╭─ DATA SUPPLIED
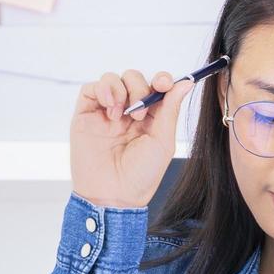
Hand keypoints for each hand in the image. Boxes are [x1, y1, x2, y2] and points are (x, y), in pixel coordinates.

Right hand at [70, 69, 194, 209]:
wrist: (113, 195)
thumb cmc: (141, 175)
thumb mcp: (163, 141)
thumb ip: (171, 109)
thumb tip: (186, 82)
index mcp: (150, 117)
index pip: (155, 86)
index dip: (160, 79)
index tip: (163, 83)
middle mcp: (128, 111)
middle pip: (133, 78)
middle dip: (138, 88)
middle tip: (139, 114)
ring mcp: (105, 112)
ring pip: (112, 79)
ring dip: (120, 90)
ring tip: (120, 115)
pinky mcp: (86, 115)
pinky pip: (91, 88)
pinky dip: (102, 90)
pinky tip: (109, 109)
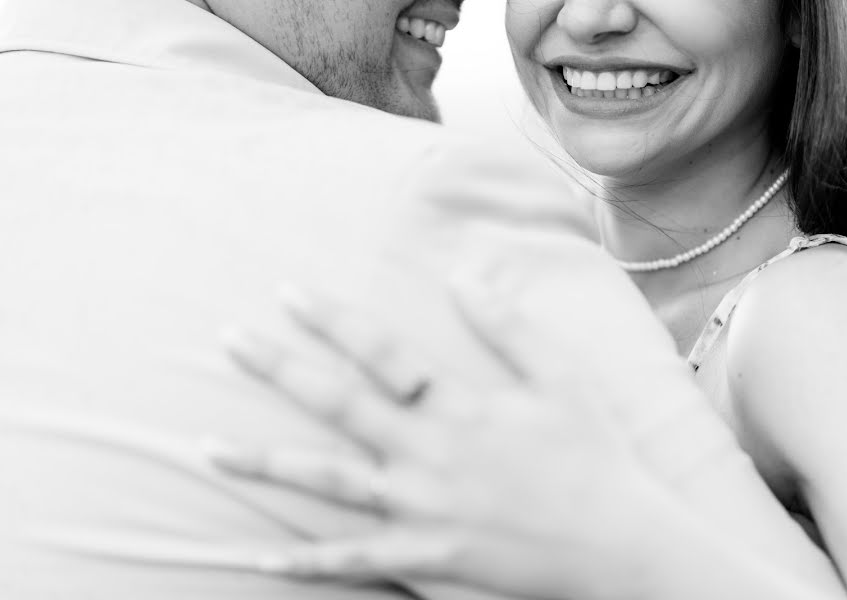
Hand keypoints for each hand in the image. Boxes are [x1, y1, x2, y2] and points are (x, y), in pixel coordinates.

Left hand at [209, 285, 695, 598]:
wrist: (617, 543)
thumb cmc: (593, 455)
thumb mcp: (561, 377)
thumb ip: (508, 326)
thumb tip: (462, 274)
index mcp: (458, 405)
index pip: (380, 350)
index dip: (331, 319)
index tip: (287, 292)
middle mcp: (427, 453)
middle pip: (336, 404)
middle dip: (277, 368)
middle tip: (226, 339)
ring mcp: (420, 509)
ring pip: (326, 481)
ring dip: (263, 463)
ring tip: (205, 448)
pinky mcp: (425, 557)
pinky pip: (354, 560)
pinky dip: (306, 560)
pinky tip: (260, 555)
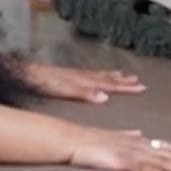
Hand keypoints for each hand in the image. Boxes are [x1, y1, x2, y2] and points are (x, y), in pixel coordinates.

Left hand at [19, 61, 144, 103]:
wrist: (29, 73)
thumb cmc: (45, 83)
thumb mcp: (65, 90)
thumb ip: (85, 93)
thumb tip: (104, 97)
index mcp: (85, 80)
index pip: (110, 84)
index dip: (125, 87)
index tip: (141, 87)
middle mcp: (83, 76)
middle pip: (108, 78)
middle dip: (124, 81)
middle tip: (139, 82)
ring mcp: (76, 74)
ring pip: (100, 74)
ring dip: (113, 76)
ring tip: (124, 75)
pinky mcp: (69, 75)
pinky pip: (90, 73)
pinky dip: (99, 74)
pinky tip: (98, 76)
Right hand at [66, 127, 170, 170]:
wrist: (69, 138)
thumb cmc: (88, 140)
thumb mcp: (113, 137)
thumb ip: (128, 137)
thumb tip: (141, 134)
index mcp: (137, 142)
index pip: (167, 147)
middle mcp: (138, 146)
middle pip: (170, 154)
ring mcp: (130, 153)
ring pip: (161, 161)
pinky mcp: (119, 161)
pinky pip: (139, 169)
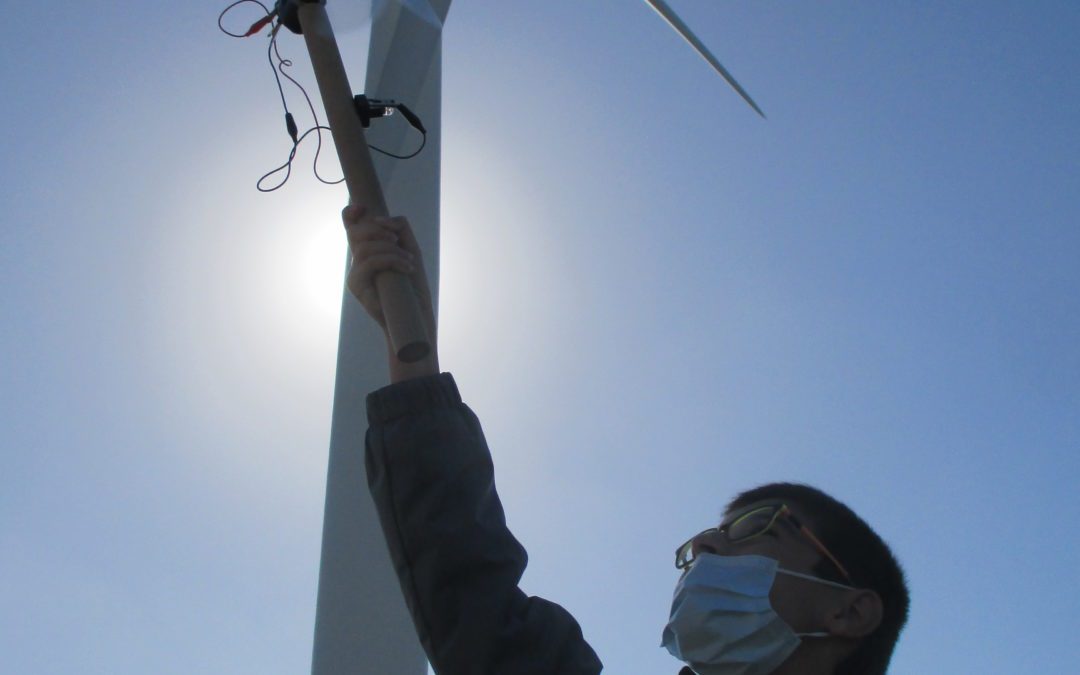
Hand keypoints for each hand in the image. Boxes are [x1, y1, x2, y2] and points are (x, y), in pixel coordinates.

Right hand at [341, 205, 437, 379]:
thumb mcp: (411, 251)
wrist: (415, 318)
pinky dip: (391, 259)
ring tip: (409, 261)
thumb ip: (400, 229)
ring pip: (364, 245)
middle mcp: (358, 261)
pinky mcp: (356, 285)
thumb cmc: (413, 288)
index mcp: (369, 251)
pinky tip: (407, 267)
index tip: (362, 208)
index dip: (351, 212)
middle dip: (378, 229)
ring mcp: (355, 273)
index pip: (350, 225)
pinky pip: (369, 261)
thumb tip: (384, 219)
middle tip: (398, 241)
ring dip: (390, 248)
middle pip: (356, 230)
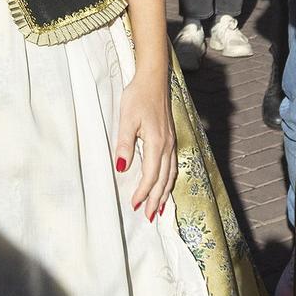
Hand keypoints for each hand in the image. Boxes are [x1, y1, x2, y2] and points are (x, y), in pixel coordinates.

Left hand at [115, 69, 176, 220]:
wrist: (153, 79)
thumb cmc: (137, 96)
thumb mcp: (126, 118)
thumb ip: (124, 143)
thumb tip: (122, 168)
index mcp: (156, 142)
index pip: (151, 175)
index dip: (143, 192)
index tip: (135, 205)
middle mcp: (167, 145)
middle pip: (164, 179)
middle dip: (156, 199)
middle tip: (149, 217)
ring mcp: (171, 142)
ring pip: (171, 174)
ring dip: (165, 193)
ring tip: (159, 209)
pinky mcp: (170, 138)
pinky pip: (173, 165)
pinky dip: (170, 180)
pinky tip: (166, 185)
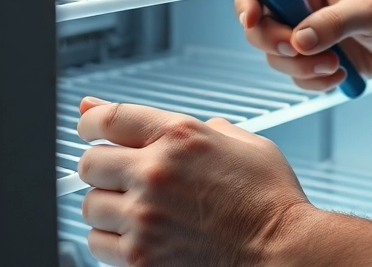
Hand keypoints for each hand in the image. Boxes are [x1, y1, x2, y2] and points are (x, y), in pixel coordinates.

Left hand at [76, 97, 313, 266]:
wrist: (283, 252)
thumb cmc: (270, 199)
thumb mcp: (243, 143)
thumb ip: (194, 126)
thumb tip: (150, 122)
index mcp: (180, 136)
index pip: (108, 119)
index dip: (90, 121)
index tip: (88, 127)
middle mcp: (155, 172)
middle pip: (88, 164)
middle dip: (102, 169)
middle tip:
╰─
In the records above, find the line that contains "wrist: (153, 79)" and retype it and all lines after it exactly, leaving out any pictures.

wrist: (153, 79)
thumb cmc: (137, 96)
thumb mcp: (126, 118)
thumb ip: (124, 143)
thumb tip: (122, 168)
index mcp: (156, 142)
index pip: (151, 175)
index dip: (143, 192)
index tip: (135, 205)
middle mcp: (167, 145)
middle pip: (164, 179)
middle dip: (156, 199)
middle tip: (149, 217)
ring mcp: (171, 142)
ring pip: (171, 174)
ring dip: (165, 193)
ring tip: (159, 209)
pinky mcp: (170, 138)
pinky pip: (173, 165)
pinky dip: (170, 180)
pinky tip: (166, 185)
Hand keypoints for each hand in the image. Boxes are [x1, y1, x2, y2] and points are (x, y), in pixel coordinates.

Left hand at [76, 97, 313, 266]:
wrist: (283, 252)
thumb cmc: (270, 199)
thumb mcp: (243, 143)
thumb ip: (194, 126)
thumb tip: (150, 122)
index mcp: (180, 136)
index pip: (108, 119)
index dip: (90, 121)
index tip: (88, 127)
middle mcp: (155, 172)
middle pip: (88, 164)
middle dip: (102, 169)
middle tip:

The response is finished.